Integration with third party tools
Molecular Discovery is committed to providing customers with the greatest value for their licensed products. For this reason, we are collaborating with leading solution providers to integrate our products in existing infrastructures.
Please contact us for any further inquiry about your specific integration needs.
Thanks to the Accelrys Independent Software Vendors (ISV) Program, we are proud to provide a full set of Pipeline Pilot® components for MoKa, MetaSite, and VolSurf+.

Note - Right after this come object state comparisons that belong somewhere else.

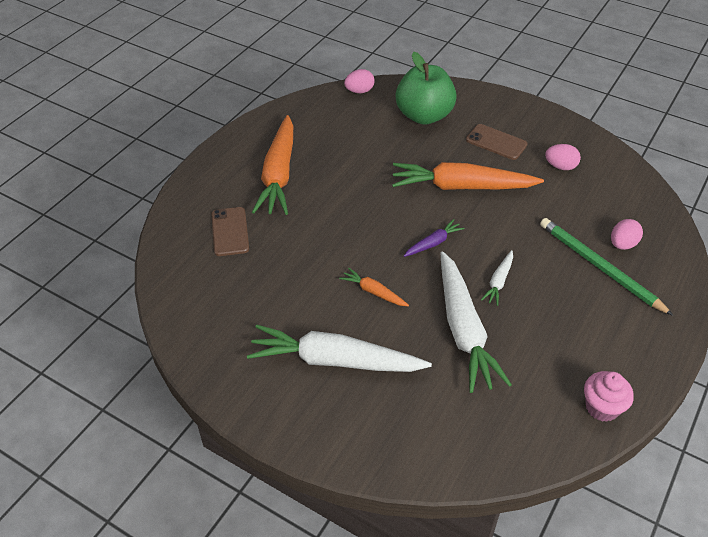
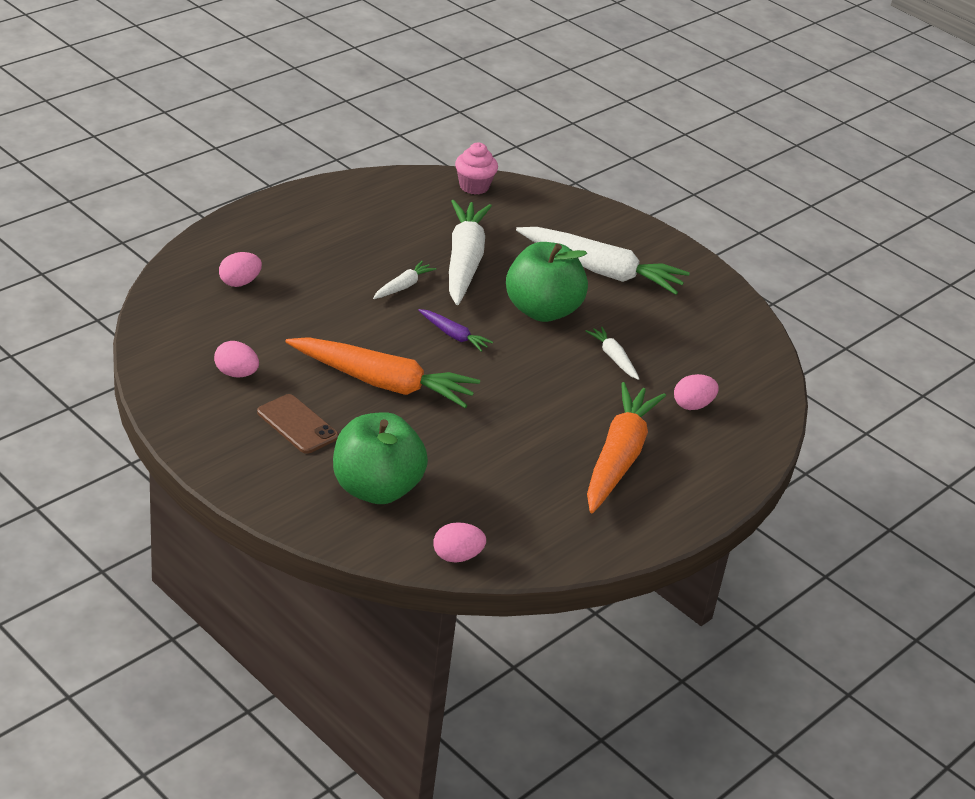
camera: 170 degrees left, 10 degrees down
brown phone [211,207,249,256] -> pink egg [674,374,719,410]
orange carrot [339,268,409,306] -> green apple [506,242,588,322]
purple carrot [404,219,465,257] -> purple carrot turned 120 degrees counterclockwise [418,309,493,352]
green pencil [540,218,674,316] -> none
pink cupcake [584,371,634,422] -> pink cupcake moved to [455,143,498,195]
none -> white carrot [585,326,639,380]

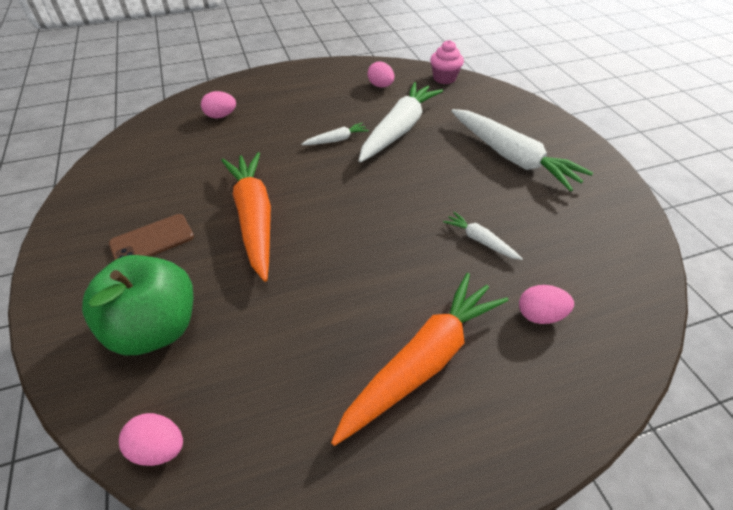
camera: 30 degrees right, 10 degrees up
pink egg [214,341,259,378] -> pink egg moved to [367,61,395,88]
brown phone [257,394,339,454] -> brown phone turned 75 degrees clockwise [109,214,194,260]
orange carrot [285,337,480,408] -> orange carrot turned 150 degrees counterclockwise [221,152,271,282]
purple carrot [418,309,493,352] -> none
green apple [506,242,588,322] -> none
white carrot [585,326,639,380] -> white carrot turned 45 degrees counterclockwise [443,212,523,260]

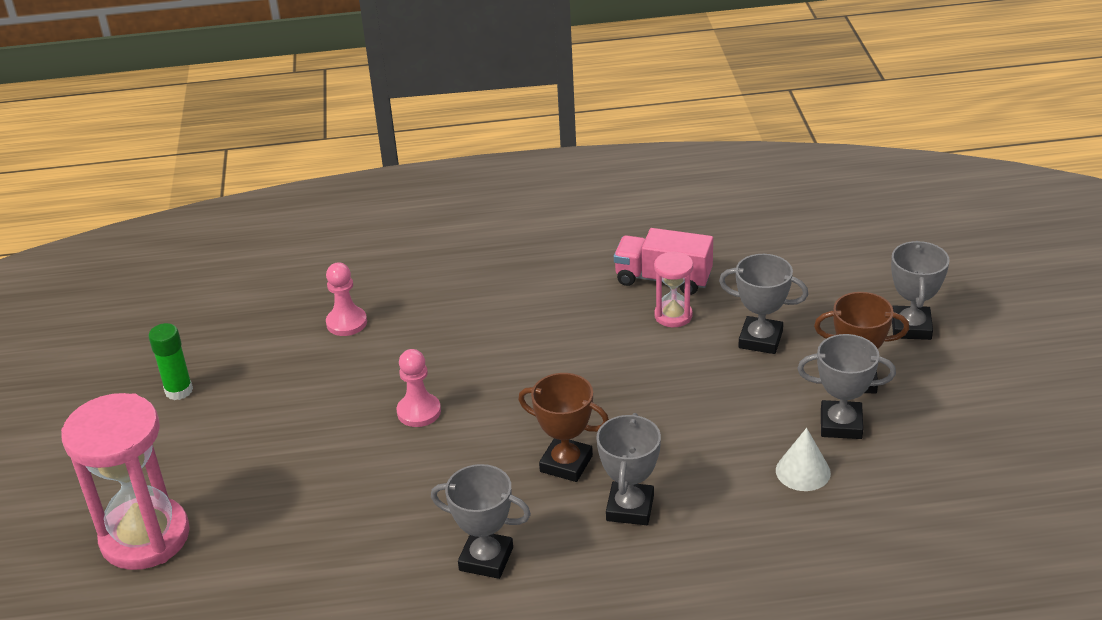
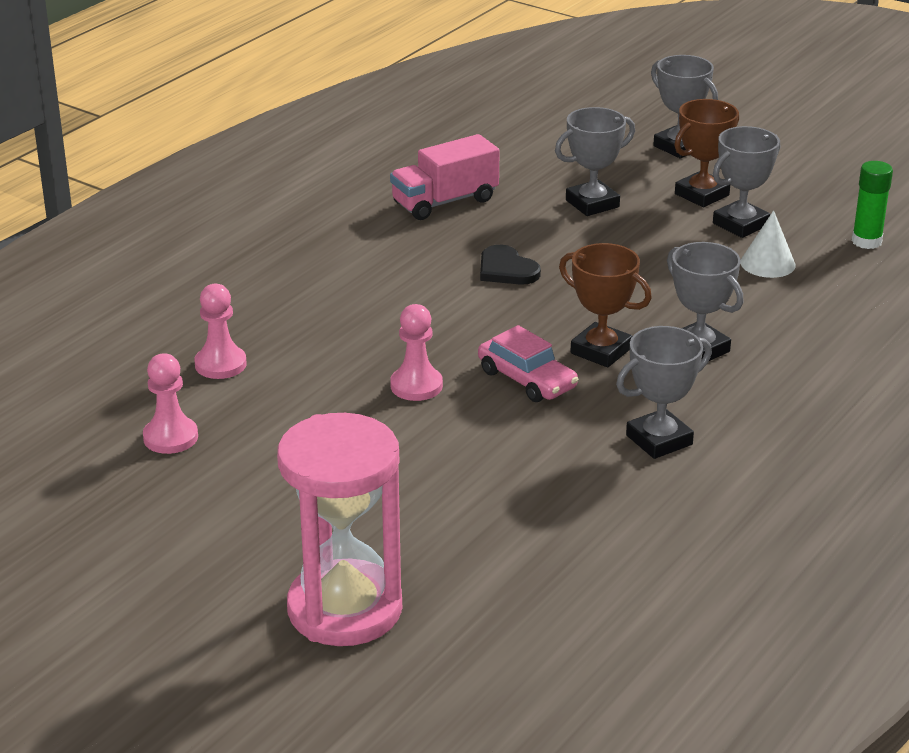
camera: 50 degrees left, 5 degrees down
green glue stick [148,323,193,400] -> green glue stick moved to [852,161,893,249]
brown trophy [518,373,609,482] -> brown trophy turned 60 degrees clockwise [559,243,652,367]
pink hourglass [654,251,693,327] -> none
none -> pink pawn [143,353,198,454]
none -> pink car [478,325,578,402]
none -> black heart [480,245,541,285]

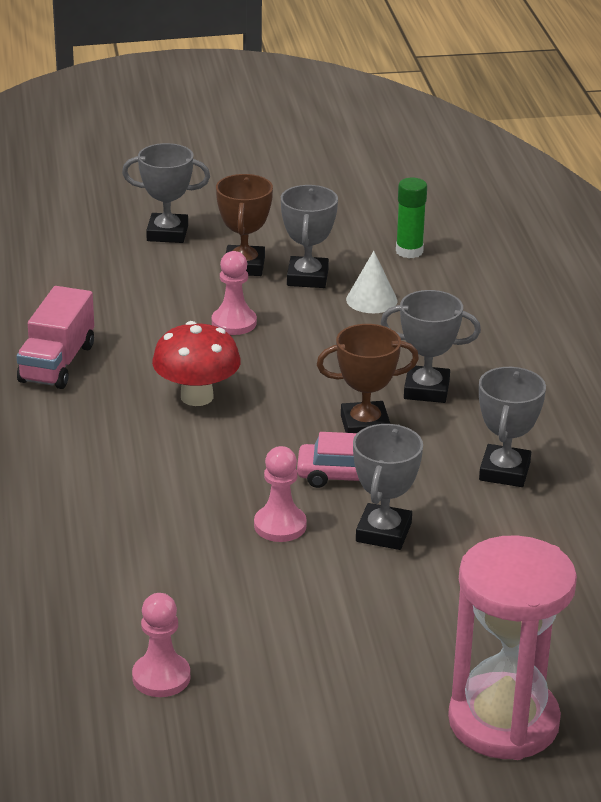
camera: 45 degrees left, 0 degrees up
pink pawn [195,284,247,379] -> pink pawn moved to [212,251,257,335]
black heart [480,245,541,285] -> red mushroom [152,321,241,406]
grey trophy [555,107,635,216] -> grey trophy moved to [353,424,423,550]

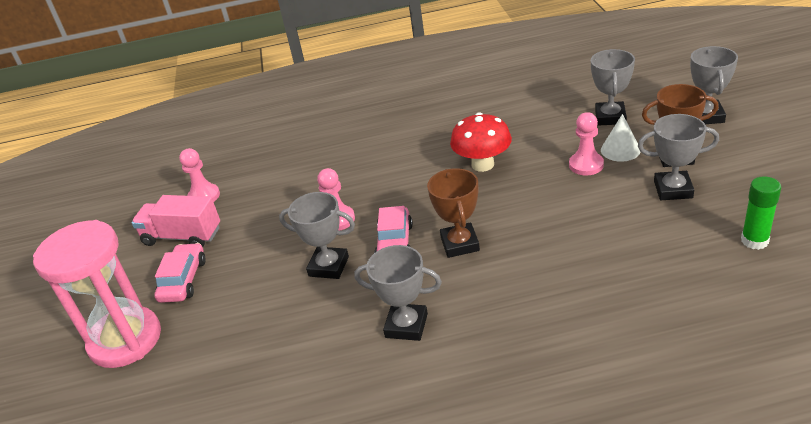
camera: 95 degrees right, 5 degrees up
pink truck [17,286,94,389] -> pink truck moved to [131,195,220,247]
white cone [346,251,397,313] -> white cone moved to [601,114,640,162]
grey trophy [381,290,481,403] -> grey trophy moved to [591,49,635,126]
none -> pink car [154,243,206,303]

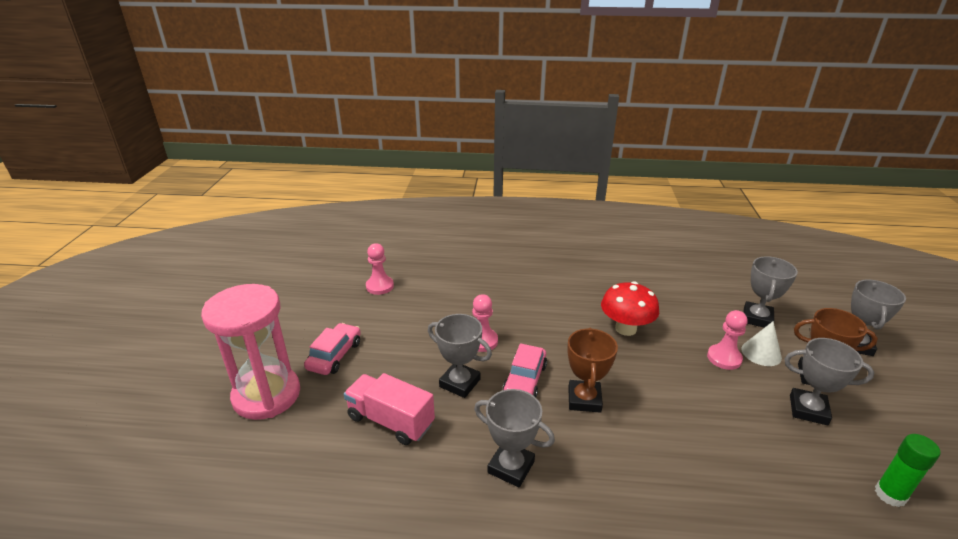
camera: 10 degrees right, 5 degrees down
pink truck [131,195,220,247] -> pink truck moved to [344,373,435,445]

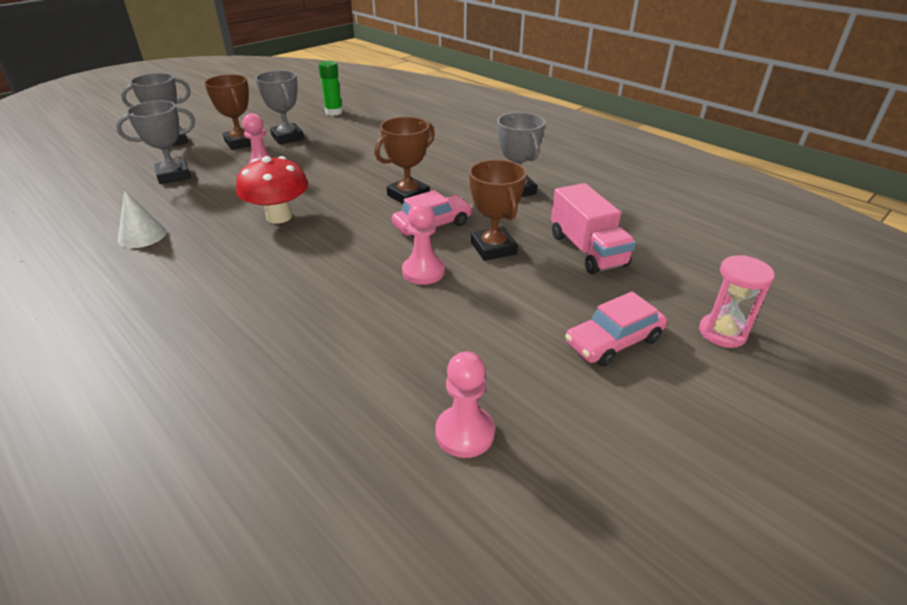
camera: 140 degrees left, 5 degrees up
pink hourglass [201,284,300,420] -> pink hourglass [699,255,775,348], size x0.50
grey trophy [428,314,492,398] -> brown trophy [469,160,526,261]
white cone [741,321,782,366] -> white cone moved to [118,191,167,248]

For further information, feel free to have a look at our PP integration white paper
There are four components available for MoKa:
- Ionize Molecule at pH
- Enumerate Ionization States
- Enumerate Tautomers
The first MoKa component directly replaces the SciTegic "pKa" component and the example below illustrates piping structures from the SD Reader component into the MoKa pKa component before outputting all sites. The Atom Properties component then assigns the pKa values to the atom labels before the results are shown in a table viewer.
The remaining MoKa components also directly replace the SciTegic equivalent "Ionize Molecule at pH", "Enumerate Ionization States", and "Enumerate Tautomers"
There are two components available for MetaSite:
- MetaSite SoM Prediction
- Enumerate Metabolites
The first component uses the MetaSite method to predict the "site of metabolism" probability for each atom in each structure, according to a range of Cytochrome P450 enzymes. The specific Cytochrome can be changed under the CYP Models property, and options include: CYP1A1, CYP1A2, CYP2B6, CYP2C19, CYP2C9, CYP2D6, CYP2E1, CYP3A4, CYP3A5, LIVER, SKIN, BRAIN. Other options include changing the protonation policy on the molecule and the conformational sampling that is applied before the method is applied.
The second "Enumerate Metabolites" component uses the MetaSite method to predict the site of metabolism probabilities for each atom, then the most likely sites are subjected to 22 reaction mechanisms to produce the enumerated metabolites. This component contains the additional parameter "Limit" which filters the enumerated metabolites to output the top N most probable metabolites.
There is one component available for VolSurf+:
- VolSurf+ Descriptors
The component uses VolSurf+ to calculate 128 descriptors that are designed for modelling ADME phenomena. Six of these descriptors are based on models of Protein Binding, Volume of Distribution, Caco2 cell permeability, Skin permeability, Blood-Brain Barrier permeation, and Metabolic Stability.